Contestants from all over the state arrived at the Hisle/Van Meter family-operated farm that lies just a stone's throw from Van Meter State Park.
The national championship was being held Saturday in Saline County for the fourth time since the event originated nearly seven decades ago and Missouri State Corn Husking Association President Carolyn Taylor said that it's an honor for the event, which was held here previously in 1937, 1987 and 1996, to be back in Saline County once again.
"It's an honor to have the state event held here but an even bigger honor for the national championships to be here again," Taylor said. "It's a dying art and this helps to keep it going."
Taylor also said that it took the effort of numerous Saline County residents and agribusinesses to help make this event a reality for Saline County.
"We would have liked to have it at the Saline County Fairground [usually the site of the state competition], but the corn just wasn't good enough to make it fair for everybody," Taylor said. "Mike (Hisle) had the only cornfield still standing and somehow they (national organizers) found it. It's in excellent shape and the huskers are telling me that the corn is excellent for picking."
Hisle said he was surprised when he was initially approached about the possibility of having the national husking championships held at the farm that he and his family have operated since he was a child.

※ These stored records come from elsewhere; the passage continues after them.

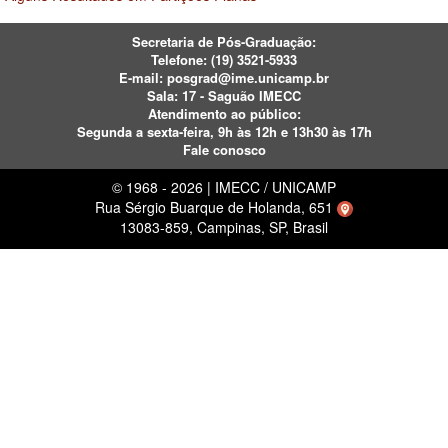
Secretaria de Pós-Graduação:
Telefone:
(19) 3521-5933
E-mail:
posgrad@ime.unicamp.br
Sala: 17 - Saguão IMECC
Atendimento ao público:
Segunda a sexta-feira, 9h às 12h e 13h30 às 17h
Fale conosco
© 1968 - 2026 | IMECC / UNICAMP
Rua Sérgio Buarque de Holanda, 651
13083-859, Campinas, SP, Brasil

"It's a real nice honor. They (national organizers) were desperate to find a place because the drought we had this summer didn't leave a lot of places where they could hold the event," he explained. "So we did whatever we could to help out. I've lived here all my life and farmed this land with my brothers and my dad, so this is a real pleasure for this to be held here."

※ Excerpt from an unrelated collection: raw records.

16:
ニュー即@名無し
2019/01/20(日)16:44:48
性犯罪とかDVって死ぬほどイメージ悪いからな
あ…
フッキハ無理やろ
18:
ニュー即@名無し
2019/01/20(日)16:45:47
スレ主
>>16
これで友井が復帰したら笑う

Lehman Jennings, a retired University of Missouri Extension employee who serves as an official and field worker for the state championships each year, agreed with Taylor on the magnitude of having the national event in Saline County.
"It's a real honor and an opportunity to bring each state's champion into Marshall to compete and have some good times," Jennings said.
Glenn Eilers, another Marshall resident who serves as the weighmaster for the competition, agreed with Taylor and Jennings.
"It's a lot of work but we have a good time and it's a community effort every year," Eilers said.
"We've had a nice group of contestants throughout the weekend and the weather turned out real nice today," Jennings said. "The field was real good for picking and we enjoy seeing these teams working so well together. All in all, we've had a fantastic weekend. I wish everybody could get a chance to see how hard these people work doing these events."
National Cornhusking Association President Rob Roberts, a Missouri native, said the competition was everything the organizers and participants could have asked for.
"I think it's great for the community to see how this is done," Roberts said. "We have a lot of farm oriented people out here reliving their heritage. It's great to see the teamsters out here with their horses and wagons and see the contestants giving their all to something they love so much."